• [EXCERPTED PASSAGE]
=== Begin Enclosure ===
UMA 90 is known for a compelling set of properties that make it a reliable choice for parts that need to withstand mechanical stress and look good doing it. Its characteristics are derived from its urethane methacrylate chemistry, processed via Carbon's innovative DLS technology.
UMA 90 presents a solid mechanical profile, with a tensile strength of 30 MPa and a Young's Modulus of 1400 MPa. This combination results in parts that are stiff and can resist deformation under load, making them suitable for items that require structural integrity.
While being rigid, UMA 90 also offers a degree of toughness, with a notched Izod impact strength of around 30 J/m and an elongation at break of about 30%. This allows parts to absorb some impact energy before fracturing, contributing to their overall durability in handling and use.
Parts produced with UMA 90 using the Carbon DLS process exhibit a smooth surface finish directly from the printer. This reduces the need for extensive post-processing for many components and is particularly beneficial for parts where aesthetics or tight mating tolerances are important. This quality surface finish is also advantageous in some medical injection molding prototype scenarios where appearance can be a factor.
A significant characteristic, especially for the medical sector, is that parts printed with UMA 90 on Carbon M-series printers and processed according to specified instructions have passed ISO 10993-5 (Cytotoxicity) and ISO 10993-10 (Sensitization and Irritation) biocompatibility standards. This opens doors for its use in certain medical device prototypes, fixtures, or non-implantable components that have skin or indirect patient contact.
=== End Enclosure ===
• [USING THE INFORMATION]
(1) What tensile strength does the UMA 90 passage give for the material?
(2) Extend the UMA 90 passage with a few sentences that pick up after its last one.
The lines after this have no connection to the UMA 90 passage.

• [EXERCISE DATA]
=== Begin Enclosure ===
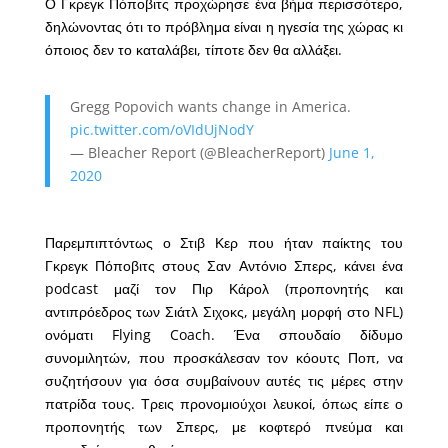
Ο Γκρεγκ Πόποβιτς προχώρησε ένα βήμα περισσότερο,
δηλώνοντας ότι το πρόβλημα είναι η ηγεσία της χώρας κι
όποιος δεν το καταλάβει, τίποτε δεν θα αλλάξει.
Gregg Popovich wants change in America.
pic.twitter.com/oVIdUjNodY
— Bleacher Report (@BleacherReport)
June 1,
2020
Παρεμπιπτόντως ο Στιβ Κερ που ήταν παίκτης του
Γκρεγκ Πόποβιτς στους Σαν Αντόνιο Σπερς, κάνει ένα
podcast μαζί τον Πιρ Κάρολ (προπονητής και
αντιπρόεδρος των Σιάτλ Σιχοκς, μεγάλη μορφή στο NFL)
ονόματι Flying Coach. Ένα σπουδαίο δίδυμο
συνομιλητών, που προσκάλεσαν τον κόουτς Ποπ, να
συζητήσουν για όσα συμβαίνουν αυτές τις μέρες στην
πατρίδα τους. Τρεις προνομιούχοι λευκοί, όπως είπε ο
προπονητής των Σπερς, με κοφτερό πνεύμα και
=== End Enclosure ===
• [ANSWERS TO THE EXERCISE]
(1) 30 MPa

(2)
UMA 90 is available in a spectrum of colors, including cyan, magenta, yellow, black, white, and gray. This versatility allows for color-coding of parts, such as jigs and fixtures for different operational steps, or for producing prototypes and end-use parts that meet specific aesthetic requirements without needing to be painted.
The material possesses a heat deflection temperature (HDT) of approximately 45°C (113°F). While not suited for high-temperature environments, this is adequate for many room-temperature operational settings.
UMA 90 parts can be machined, tapped, or have inserts installed, offering flexibility for assemblies or for achieving final critical dimensions. They can also be painted if custom colors beyond the standard offerings are needed or if enhanced UV protection is required for prolonged outdoor exposure.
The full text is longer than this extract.